Background/Purpose: Recent studies in the TNF-Tg mouse model of rheumatoid arthritis (RA) demonstrated a critical role of lymphatic vessel (LV) function in joint homeostasis and arthritis progression, as loss of LV contractions promotes synovitis and erosions due to decrease drainage of joint inflammation. The joint draining lymph nodes (LN) were also found to be a biomarker of arthritic progression, as they expand in volume during the onset of arthritis. It is also known that macrophages and lymphatic endothelial cells express inducible nitric oxide synthase (iNOS), which disrupts LV contractions and transport of immune cells to the draining LNs. Lastly, pharmacological inhibition of iNOS transiently recovers LV contractions in TNF-Tg mice, and maintains flow in the LVs and LNs, which correlates with reduced synovitis and bone damage in inflamed joints. Therefore, we hypothesized that global genetic ablation of iNOS prevents expansion of draining LN, maintains LV contractions, and ameliorates synovitis in TNF-Tg mice.

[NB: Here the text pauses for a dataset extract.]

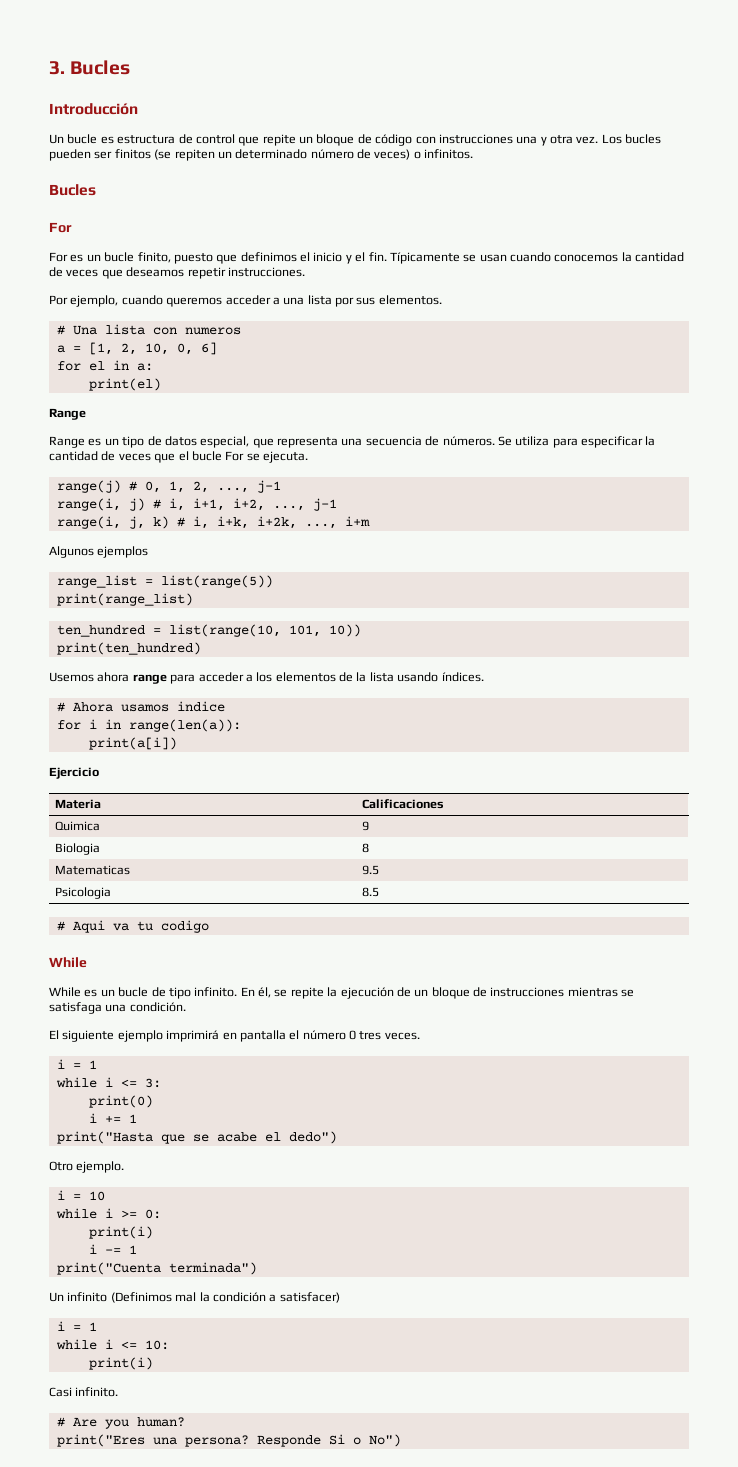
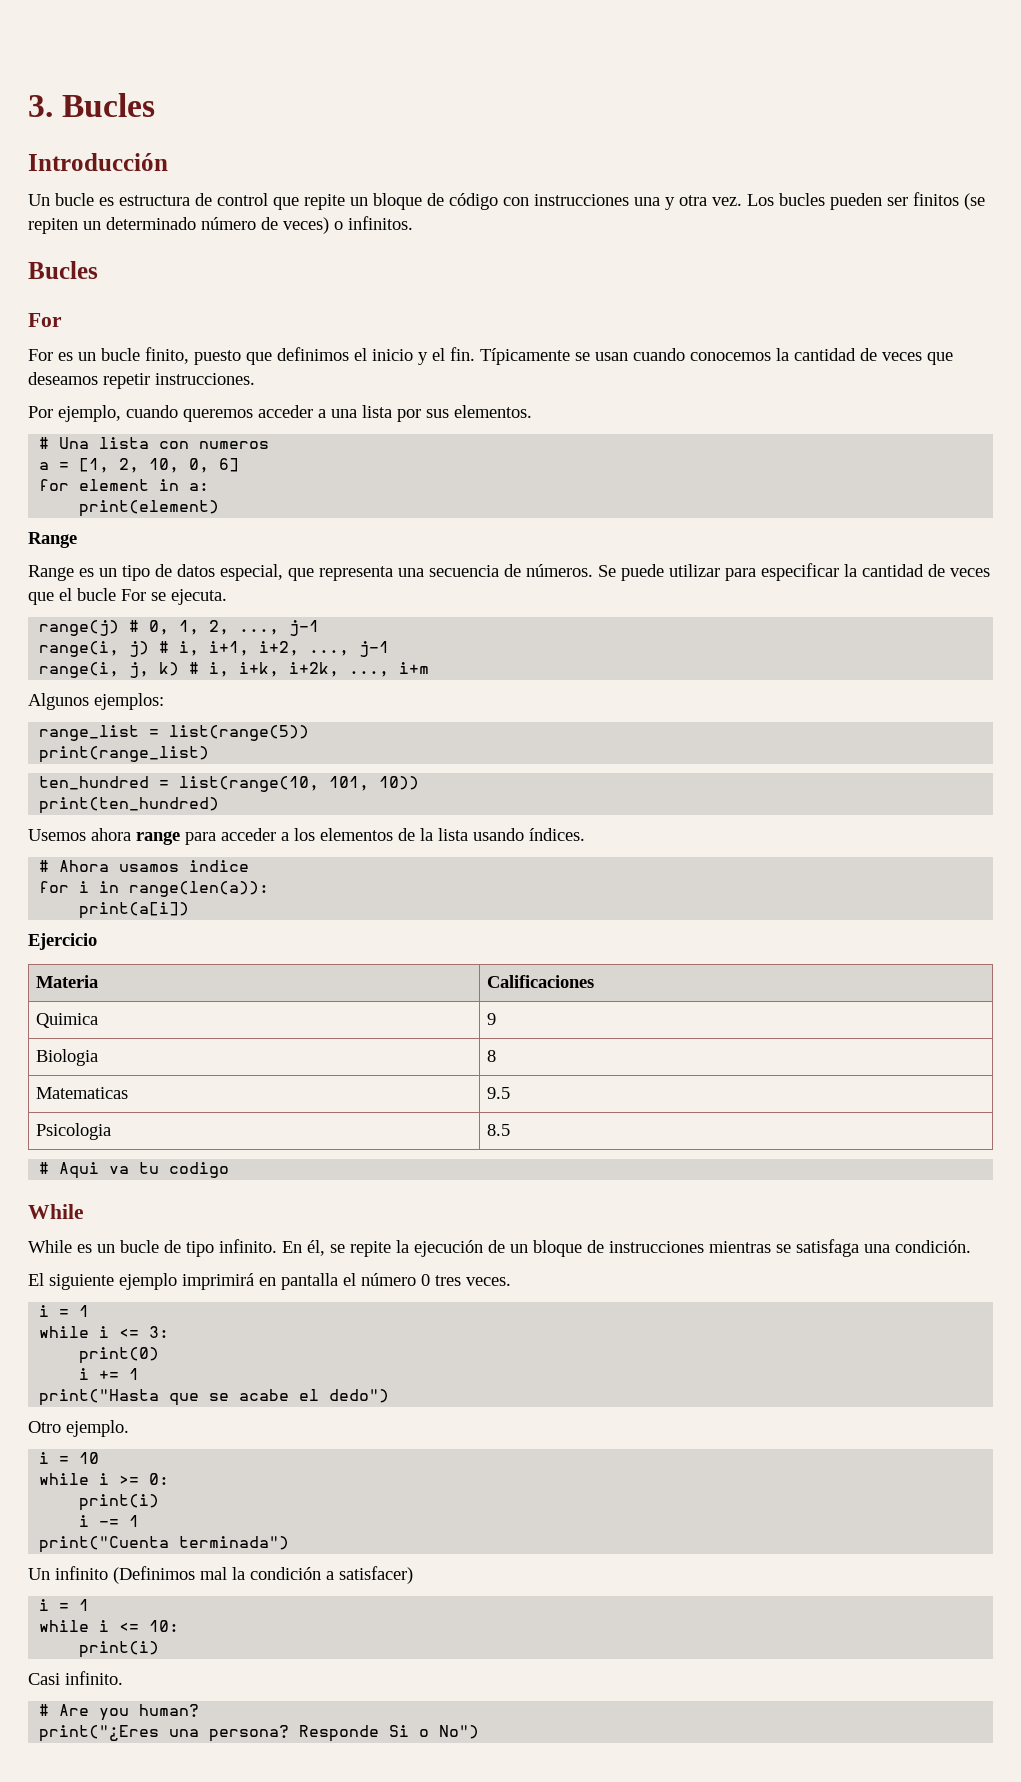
[88,361,105,371] el -> [79,479,150,491] element
[88,378,161,391] print(el) -> [79,500,220,517] print(element)
[515,436,550,446] utiliza -> [621,564,720,581] puede utilizar
[97,546,149,558] ejemplos -> [94,693,164,710] ejemplos:
[56,1434,145,1447] print("Eres -> [39,1725,160,1742] print("¿Eres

Methods: Male and female iNOS^-/- x TNF-Tg mice and control littermates (iNOS^-/-, TNF-Tg, and WT; n=4-12 per group) were examine for LN volume, LV contraction frequency and synovitis. Since stark sexual dimorphism exists in TNF-Tg mice, female LN volume and LV contraction frequency were measured at 2, 3 and 4 months of age via 3D ultrasound; while male LN volume was determined at 3, 4, 5 and 6 months. Knees were harvested for histology after the last ultrasound.

Results: No differences were seen in LN volume at the earliest time points in both sexes between TNF-Tg and iNOS^-/- x TNF-Tg (Figure A, Female 2mo: 1.6±0.4 vs 1.4±0.5 mm³; B, Male 3mo: 2.5±0.6 vs 1.2±0.6 mm³), however these were all significantly increase from their sex-aged matched WT and iNOS^-/- counterparts (WT and iNOS pooled data, Female 2mo: 0.6±0.2 mm³, p<0.05; Male 3mo: 0.6±0.2 mm³, p<0.05). Importantly, both female and male iNOS^-/- x TNF-Tg LNs were significantly decreased at 4 and 5 months of age compared to their TNF-Tg littermates, respectively (Female 4mo: 6.3±1.9 vs 1.9±0.9, p<0.05; Male 5mo: 5.3±2.4 vs 1.6±0.8 mm³, p<0.05). LV contraction frequency was also increased at these timepoints for iNOS^-/- x TNF-Tg compared to TNF-Tg (Figure C, Female 4mo: 3.2±1.4 vs 2.5±1 contractions/min, p<0.05; D, Male 5mo: 0.6±0.7 vs 0.1±0.1 contractions/min, p<0.05). Lastly, female iNOS^-/- x TNF-Tg contain significantly fewer cells within their synovium compared to TNF-Tg counterparts (1.3×10⁴±5.2×10³ vs 2.6×10⁴±5.2×10³).

Conclusion: These data indicate an iNOS independent phase of LN expansion precedes an iNOS dependent phase, and that pharmacological inhibition of iNOS may ameliorate RA progression by preventing the full expansion of the LN while increasing LV function, which would increase inflammatory cells egress from the synovium.